8. MEETMODUS
8.1 FUNCTIEGENERATOR
• Stel de functiegenerator in conform het hoofdstuk „7.4 Basisinstelling".
• Druk op een schakelaar in het veld „FREQUENCY RANGE (Hz)" (13). Met deze factor wordt de waarde van de
variabele frequentieinstelling (via de stelknop „FREQUENCY") „vermenigvuldigd". In de middelste stand bedraagt
de factor ong. 5. Staat de instelknop op MAX, dan bedraagt hij ca. 10 (MIN = 0,1).
• Via de draairegelaar „COARSE" (18) kan de uitgangsfrequentie grof worden ingesteld. Voor de fijninstelling
gebruikt u de draairegelaar „FINE" (16).
Voorbeeld:
Bedien de schakelaar „1k" in het veld „FREQUENCY RANGE" (13). Staat de instelknop in het midden, dan wordt op
het scherm ong. 5 kHz aangegeven. Staat de instelknop op „MAX", dan bedraagt de aangegeven waarde iets meer
dan 10 kHz.
De uitgangsfrequentie kan met de instelknop „FREQUENCY" in het bovenste instelgebied (vanaf de middelste
stand tot het maximum) gemakkelijker en nauwkeuriger worden ingesteld als in het onderste deel (factor 0,01).
Alle frequentiegebieden overlappen elkaar en maken zo een nauwkeurige instelling mogelijk over het volledige
frequentiegebied. Selecteer indien mogelijk steeds een kleiner frequentiegebied en stel de frequentie dan in in
het bovenste deel van het instelgebied.
• De uitgangsimpedantie van de generator bedraagt 50 ohm; het uitgangsniveau is dus sterk afhankelijk van de
belasting. Om een zo constant mogelijke uitgangsspanning te bekomen, moet de uitgang worden afgesloten met
een afsluitweerstand van 50 ohm.
• Houd de aangesloten signaalleidingen zo kort mogelijk, vooral bij hogere frequenties en blokgolven.

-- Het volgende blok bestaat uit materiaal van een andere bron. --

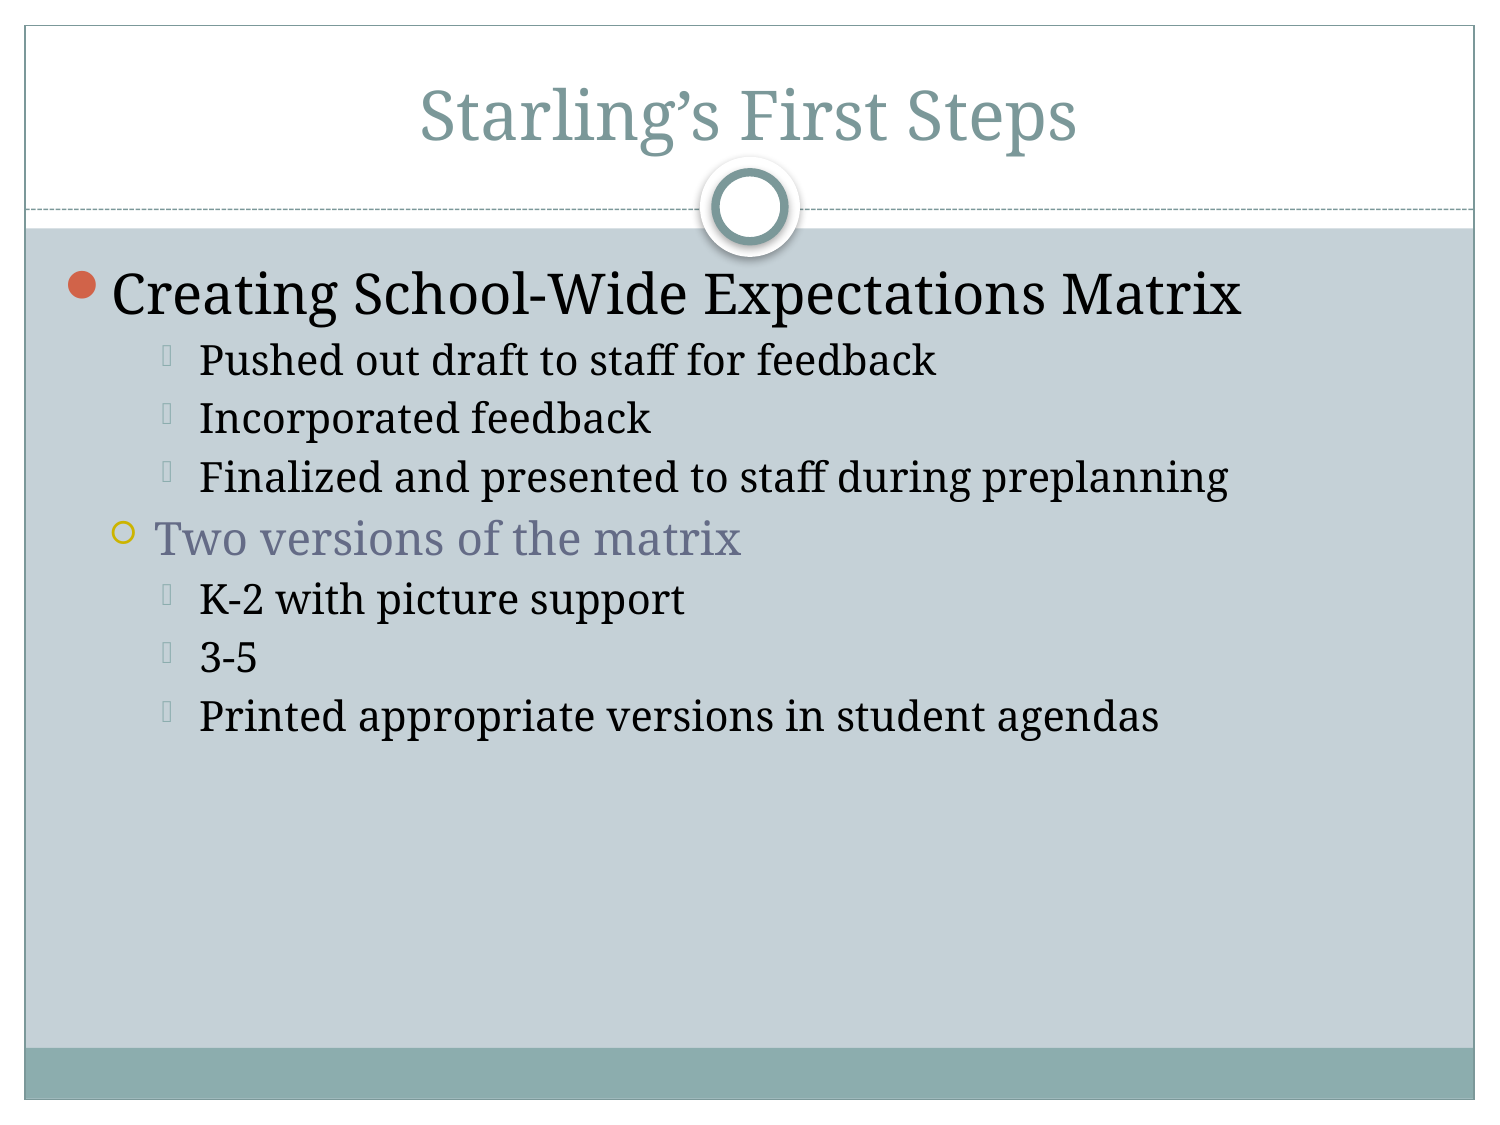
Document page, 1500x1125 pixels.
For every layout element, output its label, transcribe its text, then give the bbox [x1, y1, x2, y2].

Om een zo nauwkeurig mogelijke uitgangsspanning, een bepaald uitgangsniveau, te kunnen instellen, verdient
het aanbeveling om ter controle een oscilloscoop (als „voltmeter") te gebruiken.
Overschrijd nooit de max. ingangsgrootten, hetzij aan de VCF-ingang noch aan de frequentietel-
leringang en vermijd een kortsluiting aan de generatoruitgangen „TTL-OUT" en „OUTPUT". In het
andere geval bestaat er gevaar op beschadiging of zelfs stuk gaan van de frequentiegenerator.
Bij overschrijden van de max. ingangsgrootte resp. bij aanraken van spanningen, groter dan
50 VAC resp. 75 VDC bestaat er gevaar op een levensgevaarlijke elektrische schok.
8.1.1 SIGNALENINSTELLING
• De generator is in staat de drie standaard basisvormen sinus, rechthoek en driehoek op te wekken. Deze basis-
vormen laten zich via de symmetriefunctie „SYM" (instelknop 12 uitgetrokken) van vorm veranderen.
• Voor het instellen van de vorm van de uitgangsspanning bedient u een schakelaar in het veld „FUNCTION" (10).
• Sluit een afgeschermde 50 ohm BNC-leiding op de BNC-bus „OUTPUT" (7) aan.
• Stel de vereiste amplitude (= spanningsgrootte) in met de knop „AMPL" (9).